__REQUEST__
In the piece on smartphone checking below, reproduce word for word the part that opens with the words containing "Who hasn’t endured" and closes with "two short hours?".

__TEXT SECTION__

......

News flash: smartphone users obsessively check their devices

In a study that could be described as confirming the bleedin’ obvious, Finnish researchers have found that many smartphone users obsessively check their devices for e-mails, social media and news. Really? Seriously? I could have texted that conclusion over to Finland long ago and saved them a lot of time and tax dollars.

Who hasn’t endured the supremely rude experience of chatting happily with a friend whose phone chimes suddenly to life, requiring said friend to instantly interrupt the conversation in mid-sentence because she has to check out the latest cute kitty YouTube video – while you stand there waiting like an idiot with your finger up your nose? Who hasn’t sat, dismayed and annoyed, at the dining room table watching a young relative madly texting from his lap during a family dinner? Who hasn’t been distracted by glowing phone screens popping up in a darkened movie theatre while users check Facebook throughout the film? Can these people not turn their phones off even for two short hours?

Obsessive? I’d say so.

......

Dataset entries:
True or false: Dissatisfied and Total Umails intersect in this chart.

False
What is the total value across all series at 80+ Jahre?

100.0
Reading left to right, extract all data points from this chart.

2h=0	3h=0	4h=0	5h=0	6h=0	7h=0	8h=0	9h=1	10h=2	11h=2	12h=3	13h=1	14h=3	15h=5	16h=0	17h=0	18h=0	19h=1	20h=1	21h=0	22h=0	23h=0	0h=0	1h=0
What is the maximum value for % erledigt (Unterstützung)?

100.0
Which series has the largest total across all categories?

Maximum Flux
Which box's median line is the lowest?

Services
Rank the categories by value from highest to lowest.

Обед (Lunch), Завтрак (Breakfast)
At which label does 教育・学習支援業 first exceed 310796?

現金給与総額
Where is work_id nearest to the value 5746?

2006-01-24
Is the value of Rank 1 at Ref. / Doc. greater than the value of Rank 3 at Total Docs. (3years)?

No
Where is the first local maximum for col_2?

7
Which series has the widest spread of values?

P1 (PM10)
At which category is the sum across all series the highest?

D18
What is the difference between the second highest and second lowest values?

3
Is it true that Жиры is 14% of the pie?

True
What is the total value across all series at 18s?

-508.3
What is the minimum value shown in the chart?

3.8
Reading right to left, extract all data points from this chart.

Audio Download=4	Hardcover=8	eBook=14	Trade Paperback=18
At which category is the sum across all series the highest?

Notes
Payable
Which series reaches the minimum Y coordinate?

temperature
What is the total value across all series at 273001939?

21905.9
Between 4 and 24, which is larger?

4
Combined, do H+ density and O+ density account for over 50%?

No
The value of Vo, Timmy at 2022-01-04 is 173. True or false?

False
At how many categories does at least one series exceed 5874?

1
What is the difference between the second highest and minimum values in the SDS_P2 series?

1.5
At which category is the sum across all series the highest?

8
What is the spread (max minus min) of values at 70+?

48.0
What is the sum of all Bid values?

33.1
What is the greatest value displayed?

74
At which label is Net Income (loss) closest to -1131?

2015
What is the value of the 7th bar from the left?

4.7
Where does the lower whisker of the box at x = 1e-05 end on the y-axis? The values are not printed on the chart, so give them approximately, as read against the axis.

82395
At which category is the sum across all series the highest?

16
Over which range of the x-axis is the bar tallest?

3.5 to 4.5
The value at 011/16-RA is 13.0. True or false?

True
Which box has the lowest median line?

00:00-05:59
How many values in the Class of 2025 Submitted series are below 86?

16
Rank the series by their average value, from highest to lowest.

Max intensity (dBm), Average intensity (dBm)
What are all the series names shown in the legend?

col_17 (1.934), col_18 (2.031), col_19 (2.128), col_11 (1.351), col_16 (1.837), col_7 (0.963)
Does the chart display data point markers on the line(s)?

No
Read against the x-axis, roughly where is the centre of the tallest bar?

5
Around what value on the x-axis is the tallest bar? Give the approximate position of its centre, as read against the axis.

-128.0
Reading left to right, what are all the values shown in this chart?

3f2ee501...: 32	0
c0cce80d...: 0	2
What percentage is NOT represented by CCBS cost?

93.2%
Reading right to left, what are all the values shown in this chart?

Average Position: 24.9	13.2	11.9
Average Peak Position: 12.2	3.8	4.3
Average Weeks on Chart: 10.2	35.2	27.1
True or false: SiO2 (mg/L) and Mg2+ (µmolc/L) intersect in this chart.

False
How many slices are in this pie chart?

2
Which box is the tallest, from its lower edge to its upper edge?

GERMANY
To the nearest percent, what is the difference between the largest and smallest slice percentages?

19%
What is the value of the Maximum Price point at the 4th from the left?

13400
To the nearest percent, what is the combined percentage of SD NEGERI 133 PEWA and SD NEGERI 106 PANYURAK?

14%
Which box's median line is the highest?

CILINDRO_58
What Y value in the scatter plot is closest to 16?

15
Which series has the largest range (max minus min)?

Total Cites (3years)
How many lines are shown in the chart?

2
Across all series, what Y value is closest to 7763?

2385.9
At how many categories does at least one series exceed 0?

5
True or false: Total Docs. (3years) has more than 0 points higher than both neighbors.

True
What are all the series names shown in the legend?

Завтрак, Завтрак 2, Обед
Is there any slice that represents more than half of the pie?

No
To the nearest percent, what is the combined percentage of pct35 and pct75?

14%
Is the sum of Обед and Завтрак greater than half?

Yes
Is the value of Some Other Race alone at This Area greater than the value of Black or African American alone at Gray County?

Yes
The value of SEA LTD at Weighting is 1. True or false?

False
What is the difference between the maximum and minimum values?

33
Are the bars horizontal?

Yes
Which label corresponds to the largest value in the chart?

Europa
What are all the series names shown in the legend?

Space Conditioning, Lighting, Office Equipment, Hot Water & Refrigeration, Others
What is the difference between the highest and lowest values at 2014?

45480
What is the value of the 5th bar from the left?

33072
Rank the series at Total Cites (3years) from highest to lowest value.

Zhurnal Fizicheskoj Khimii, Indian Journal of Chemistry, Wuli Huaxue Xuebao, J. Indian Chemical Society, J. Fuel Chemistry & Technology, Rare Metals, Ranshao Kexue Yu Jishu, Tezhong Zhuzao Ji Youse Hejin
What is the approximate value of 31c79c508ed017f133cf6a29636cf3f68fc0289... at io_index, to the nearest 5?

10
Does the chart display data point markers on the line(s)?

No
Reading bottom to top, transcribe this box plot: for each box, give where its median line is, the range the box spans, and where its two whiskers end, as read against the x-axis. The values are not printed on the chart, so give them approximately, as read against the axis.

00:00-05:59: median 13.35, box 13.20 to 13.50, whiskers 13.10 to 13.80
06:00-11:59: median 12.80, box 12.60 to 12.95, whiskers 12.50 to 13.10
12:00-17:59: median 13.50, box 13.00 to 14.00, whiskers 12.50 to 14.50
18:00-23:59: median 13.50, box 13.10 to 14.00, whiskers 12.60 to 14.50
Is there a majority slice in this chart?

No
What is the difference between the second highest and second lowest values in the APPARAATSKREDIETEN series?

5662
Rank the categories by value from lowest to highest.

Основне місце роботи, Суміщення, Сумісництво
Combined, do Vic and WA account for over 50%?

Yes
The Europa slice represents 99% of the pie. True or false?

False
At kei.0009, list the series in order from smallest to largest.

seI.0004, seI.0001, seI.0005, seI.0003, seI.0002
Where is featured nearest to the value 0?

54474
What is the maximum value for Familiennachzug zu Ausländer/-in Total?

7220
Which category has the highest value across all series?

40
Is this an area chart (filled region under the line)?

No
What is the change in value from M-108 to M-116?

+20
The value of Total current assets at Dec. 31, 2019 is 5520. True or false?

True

......

__SOLUTION FOR THIS TASK__
Who hasn’t endured the supremely rude experience of chatting happily with a friend whose phone chimes suddenly to life, requiring said friend to instantly interrupt the conversation in mid-sentence because she has to check out the latest cute kitty YouTube video – while you stand there waiting like an idiot with your finger up your nose? Who hasn’t sat, dismayed and annoyed, at the dining room table watching a young relative madly texting from his lap during a family dinner? Who hasn’t been distracted by glowing phone screens popping up in a darkened movie theatre while users check Facebook throughout the film? Can these people not turn their phones off even for two short hours?